T-Rex: Text-assisted Retrosynthesis Prediction

TL;DR

Retrosynthesis prediction faces vast search spaces when inferring reactants from targets. T-Rex addresses this by integrating textual descriptions generated by large language models with molecular graphs in a two-stage ranking framework: candidate reaction centers are first identified using text-and-graph features, then re-ranked using reactant descriptions to refine predictions. The approach yields substantial gains over state-of-the-art template-free models on USPTO-50k and USPTO-MIT, and demonstrates strong cross-dataset generalization and robustness to rare reaction types. This work demonstrates that leveraging language-model reasoning via text can meaningfully augment computational chemistry tasks, opening avenues for broader text-augmented molecular prediction systems.

Abstract

As a fundamental task in computational chemistry, retrosynthesis prediction aims to identify a set of reactants to synthesize a target molecule. Existing template-free approaches only consider the graph structures of the target molecule, which often cannot generalize well to rare reaction types and large molecules. Here, we propose T-Rex, a text-assisted retrosynthesis prediction approach that exploits pre-trained text language models, such as ChatGPT, to assist the generation of reactants.

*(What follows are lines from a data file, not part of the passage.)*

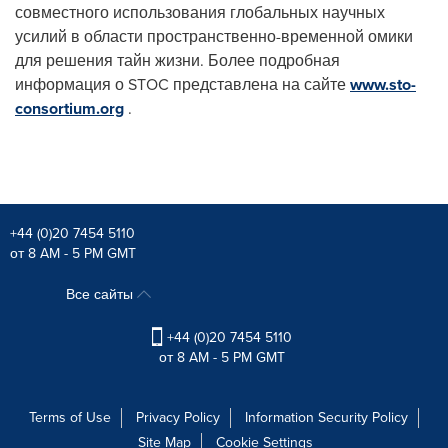
совместного использования глобальных научных
усилий в области пространственно-временной омики
для решения тайн жизни. Более подробная
информация о STOC представлена на сайте
www.sto-
consortium.org
.
+44 (0)20 7454 5110
от 8 AM - 5 PM GMT
Все сайты
+44 (0)20 7454 5110
от 8 AM - 5 PM GMT
Terms of Use
Privacy Policy
Information Security Policy
Site Map
Cookie Settings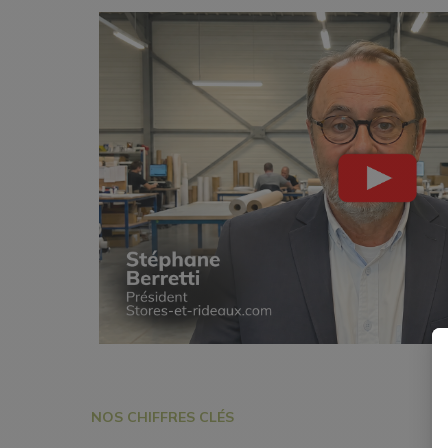
NOS CHIFFRES CLÉS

T-Rex first exploits ChatGPT to generate a description for the target molecule and rank candidate reaction centers based both the description and the molecular graph. It then re-ranks these candidates by querying the descriptions for each reactants and examines which group of reactants can best synthesize the target molecule. We observed that T-Rex substantially outperformed graph-based state-of-the-art approaches on two datasets, indicating the effectiveness of considering text information. We further found that T-Rex outperformed the variant that only use ChatGPT-based description without the re-ranking step, demonstrate how our framework outperformed a straightforward integration of ChatGPT and graph information. Collectively, we show that text generated by pre-trained language models can substantially improve retrosynthesis prediction, opening up new avenues for exploiting ChatGPT to advance computational chemistry. And the codes can be found at https://github.com/lauyikfung/T-Rex.

Figures (6)

• Figure 1: Illustration of the retrosynthesis prediction. We formulate retrosynthesis prediction as a two-step approach. First, we identify the bond that splits the target molecule into two synthons. This step is formulated as a multi-class classification problem. Second, each synthon is used to generate a reactant. This step is formulated as a graph-to-graph generation problem.
• Figure 2: Diagram of T-Rex. T-Rex is a two-stage approach. In the first stage, we use ChatGPT to generate a description for the target product. We then integrate this description and the molecular graph to obtain a few candidate reaction centers. In the second stage, we use ChatGPT to obtain a description for each synthon based on each candidate reaction center. The descriptions of two synthons are used together to re-rank the candidate reaction centers.
• Figure 3: Performance on with-dataset cross-validation. Top-k exact match accuracy on USPTO-50k and filtered USPTO-MIT datasets when reaction class is not given.
• Figure 4: Comparison on cross-dataset retrosynthesis prediction. Top 1, 3 and 5 exact match accuracy for step experiments of G2Gs, G2Gs+Text and our T-Rex model w.r.t. the percentage of the proportion of training set in filtered USPTO-MIT added for training.
• Figure 5: Visualization of the embedding space of three models. G2Gs and G2Gs+Text show the embeddings from the reaction center identification stage. T-Rex shows the embeddings from the re-ranking stage, which are unavailable for the other two methods.